=== CONSEGNA ===
Riprendi il brano sulle letture di critica letteraria fatte ad agosto dal punto in cui si ferma, proseguendolo con lo stesso tono.

::: ESTRATTO DEL TESTO :::

Ma poi questo pezzo sulla critica, insomma, io sono uno studioso di letteratura e ho passato agosto a leggere critica per un motivo preciso: avevo accumulato una serie di libri che per un motivo o per l’altro trovavo interessanti e il primo capitolo della tesi di dottorato, al momento, è fermo nella casella mail della mia tutor e non mi azzardo a scrivere una pagina oltre le 113 che impietosamente ho inviato a fine luglio prima che mi si dica che è tutto a posto. E così ho pensato che non potevo far male a recuperare, finalmente, la lettura di un po’ di testi accumulati nel tempo e mai ancora aperti e rimpolpare la bibliografia della tesi, anche per non annoiarmi a tal punto da dover comprare davvero il coso di cui sopra e scattare fotografie subacquee. Letture tutto sommato, nel loro insieme, senza né capo né coda, se non l’essere vagamente attuali e vagamente riguardanti la letteratura.

Non riesco a togliermi dalla testa l’immagine di Iannone che attende, affilando i suoi fricchettoni, l’arrivo dei blindati e l’inizio della battaglia, eppure non voglio scontentare l’amico Mignola; tenterò quindi di fare un elenco commentato delle mie ultime incursioni nel mondo della speculazione, a partire dal

  • Primo Libro Che Ho Letto Nel Mese Di Agosto:

Guido Mazzoni, I destini generali, Bari, Laterza, 2015.

::: DATI ESTRATTI :::

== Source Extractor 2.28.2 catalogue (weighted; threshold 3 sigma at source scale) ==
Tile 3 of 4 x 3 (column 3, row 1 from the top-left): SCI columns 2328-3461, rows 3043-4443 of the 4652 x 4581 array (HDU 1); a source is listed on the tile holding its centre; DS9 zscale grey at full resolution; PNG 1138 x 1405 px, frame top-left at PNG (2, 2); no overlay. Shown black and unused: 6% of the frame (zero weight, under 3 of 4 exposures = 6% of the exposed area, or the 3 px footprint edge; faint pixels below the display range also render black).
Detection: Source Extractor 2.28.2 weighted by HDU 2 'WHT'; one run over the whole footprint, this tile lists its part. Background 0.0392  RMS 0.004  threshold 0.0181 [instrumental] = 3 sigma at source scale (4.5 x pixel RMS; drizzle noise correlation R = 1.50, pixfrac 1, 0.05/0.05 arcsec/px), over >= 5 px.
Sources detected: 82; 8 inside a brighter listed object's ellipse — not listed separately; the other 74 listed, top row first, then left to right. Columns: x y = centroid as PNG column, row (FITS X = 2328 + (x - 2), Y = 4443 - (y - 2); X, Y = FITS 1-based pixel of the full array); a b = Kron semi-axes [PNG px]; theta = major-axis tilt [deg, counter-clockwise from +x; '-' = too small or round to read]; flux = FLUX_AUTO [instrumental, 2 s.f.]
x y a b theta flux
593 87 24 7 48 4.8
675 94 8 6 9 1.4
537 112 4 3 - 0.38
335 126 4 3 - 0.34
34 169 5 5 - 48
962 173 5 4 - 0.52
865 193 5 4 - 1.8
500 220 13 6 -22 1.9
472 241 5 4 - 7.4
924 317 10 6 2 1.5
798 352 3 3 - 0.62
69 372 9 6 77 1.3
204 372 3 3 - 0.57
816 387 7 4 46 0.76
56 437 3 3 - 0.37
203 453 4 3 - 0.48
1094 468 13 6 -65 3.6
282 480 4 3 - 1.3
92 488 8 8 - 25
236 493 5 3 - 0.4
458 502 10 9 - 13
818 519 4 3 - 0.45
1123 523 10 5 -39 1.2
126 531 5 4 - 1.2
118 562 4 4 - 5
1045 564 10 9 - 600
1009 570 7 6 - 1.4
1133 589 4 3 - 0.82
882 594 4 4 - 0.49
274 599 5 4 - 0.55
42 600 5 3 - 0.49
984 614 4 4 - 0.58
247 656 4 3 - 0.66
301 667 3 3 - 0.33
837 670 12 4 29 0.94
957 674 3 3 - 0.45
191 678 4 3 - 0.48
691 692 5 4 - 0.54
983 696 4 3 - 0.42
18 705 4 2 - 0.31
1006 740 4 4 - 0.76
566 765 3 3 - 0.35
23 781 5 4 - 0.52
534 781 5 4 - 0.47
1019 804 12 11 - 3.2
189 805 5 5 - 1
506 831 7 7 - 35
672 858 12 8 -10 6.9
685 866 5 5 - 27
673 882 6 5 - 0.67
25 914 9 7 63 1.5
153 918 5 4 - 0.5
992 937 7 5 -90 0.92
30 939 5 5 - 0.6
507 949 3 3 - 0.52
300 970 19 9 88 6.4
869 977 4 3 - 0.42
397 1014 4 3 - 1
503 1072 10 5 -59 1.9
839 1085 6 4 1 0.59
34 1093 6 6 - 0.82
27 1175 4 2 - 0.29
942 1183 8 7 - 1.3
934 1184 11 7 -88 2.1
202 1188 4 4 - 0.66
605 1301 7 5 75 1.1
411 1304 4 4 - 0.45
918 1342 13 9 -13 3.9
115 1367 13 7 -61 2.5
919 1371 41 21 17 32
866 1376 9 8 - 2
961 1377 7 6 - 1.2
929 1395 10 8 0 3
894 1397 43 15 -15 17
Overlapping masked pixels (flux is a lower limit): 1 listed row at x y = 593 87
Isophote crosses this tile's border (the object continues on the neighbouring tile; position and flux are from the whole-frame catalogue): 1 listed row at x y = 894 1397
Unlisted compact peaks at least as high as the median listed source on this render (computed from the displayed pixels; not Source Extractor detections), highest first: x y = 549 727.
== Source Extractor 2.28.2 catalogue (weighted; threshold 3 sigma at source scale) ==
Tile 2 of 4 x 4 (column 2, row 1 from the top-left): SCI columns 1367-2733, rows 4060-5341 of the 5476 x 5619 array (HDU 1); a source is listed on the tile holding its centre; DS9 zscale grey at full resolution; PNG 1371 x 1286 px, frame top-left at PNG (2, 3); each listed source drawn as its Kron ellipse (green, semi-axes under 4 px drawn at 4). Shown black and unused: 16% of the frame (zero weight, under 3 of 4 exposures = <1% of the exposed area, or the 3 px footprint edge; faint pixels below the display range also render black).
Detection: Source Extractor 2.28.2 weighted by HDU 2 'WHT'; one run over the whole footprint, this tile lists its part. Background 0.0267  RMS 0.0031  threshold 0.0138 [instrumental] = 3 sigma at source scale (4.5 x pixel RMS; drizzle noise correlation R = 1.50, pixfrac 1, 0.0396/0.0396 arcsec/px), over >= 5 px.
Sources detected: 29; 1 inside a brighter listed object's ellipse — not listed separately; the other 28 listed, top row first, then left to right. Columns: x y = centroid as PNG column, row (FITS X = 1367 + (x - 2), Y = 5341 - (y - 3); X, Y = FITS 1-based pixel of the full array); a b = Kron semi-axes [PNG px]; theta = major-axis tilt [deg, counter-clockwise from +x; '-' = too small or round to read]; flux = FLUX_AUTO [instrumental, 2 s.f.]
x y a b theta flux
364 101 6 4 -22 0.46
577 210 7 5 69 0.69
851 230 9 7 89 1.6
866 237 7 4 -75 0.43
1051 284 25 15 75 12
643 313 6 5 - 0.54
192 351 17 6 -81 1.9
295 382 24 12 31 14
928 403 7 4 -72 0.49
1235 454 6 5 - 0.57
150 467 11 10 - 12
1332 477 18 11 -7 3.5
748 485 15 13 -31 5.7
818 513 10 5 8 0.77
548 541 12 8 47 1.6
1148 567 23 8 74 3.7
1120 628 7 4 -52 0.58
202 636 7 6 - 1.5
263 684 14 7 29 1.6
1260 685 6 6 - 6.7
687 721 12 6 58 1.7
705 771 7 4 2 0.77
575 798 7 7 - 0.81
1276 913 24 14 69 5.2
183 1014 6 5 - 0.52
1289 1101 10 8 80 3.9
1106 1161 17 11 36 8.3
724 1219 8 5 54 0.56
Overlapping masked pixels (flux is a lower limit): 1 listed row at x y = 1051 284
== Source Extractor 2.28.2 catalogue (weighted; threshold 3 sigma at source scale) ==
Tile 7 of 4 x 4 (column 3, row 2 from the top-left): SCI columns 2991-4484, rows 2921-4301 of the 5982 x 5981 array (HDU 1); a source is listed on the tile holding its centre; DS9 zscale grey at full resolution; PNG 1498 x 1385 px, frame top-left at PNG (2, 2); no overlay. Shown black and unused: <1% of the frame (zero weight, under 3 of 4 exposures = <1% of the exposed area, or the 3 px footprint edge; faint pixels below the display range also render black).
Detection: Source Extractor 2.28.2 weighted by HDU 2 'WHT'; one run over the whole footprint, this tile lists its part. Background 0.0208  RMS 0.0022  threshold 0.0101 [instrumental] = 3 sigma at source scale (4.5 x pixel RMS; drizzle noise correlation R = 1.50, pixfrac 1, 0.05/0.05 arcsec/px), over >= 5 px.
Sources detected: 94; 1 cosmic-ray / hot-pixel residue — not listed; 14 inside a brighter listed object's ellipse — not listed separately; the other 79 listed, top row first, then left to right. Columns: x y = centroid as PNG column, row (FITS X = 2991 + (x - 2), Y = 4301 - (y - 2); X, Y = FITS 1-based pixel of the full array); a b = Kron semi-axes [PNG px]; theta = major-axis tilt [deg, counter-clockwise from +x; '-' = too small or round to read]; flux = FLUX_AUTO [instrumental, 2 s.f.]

:::

=== RISPOSTA ===
«Negli ultimi cinquant’anni la vita psichica delle masse occidentali ha subito una metamorfosi senza precedenti; tutti noi ne siamo stati trasformati e travolti» (Mazzoni 2015, p. 9), scrive Mazzoni, e continua: «oggi le società dove vige la forma di vita occidentale, se viste dall’esterno,  con lo sguardo di un osservatore distante o di un nemico, possono sembrare dei blocchi compatti. L’unico avversario globale di questo modello, il fondamentalismo islamico, ce lo ricorda ogni giorno» (Mazzoni 2015, pp. 10-11).

Aspettate un attimo.

Le pupille di Gianluca Iannone si restringono, la serotonina si abbassa, i vasi sanguigni si gonfiano e la testa comincia a pulsare. Lo vede il travolgimento delle masse occidentali, avverte il cambiamento nella vita psichica. Sente attorno a sé il blocco compatto dell’Occidente e attorno all’Occidente i radicali liberi islamici. Sente tutta la massa elettrica della costrizione, lì, nella tensostruttura scomunicata già prima di essere messa in piedi, adibita a punto d’incontro. Continua ad attendere, Iannone. E altro arriva: «la forma di vita contemporanea sacrifica i vincoli al piacere, separa le persone le une dalle altre, le divide al loro interno» (Mazzoni 2015,  p. 16). Gli occhi gli si riempiono di lacrime. Prende uno dei due fricchettoni che gli giacciono ai lati. Ne osserva i rasta, la maglietta con falce e martello. Lo scuote e quello caccia un lamento, una specie di pigolio. Dalla tasca gli cade uno spinello grosso quanto quelle bombolette piccole di spray contro le zanzare. Iannone riprende ad affilarlo.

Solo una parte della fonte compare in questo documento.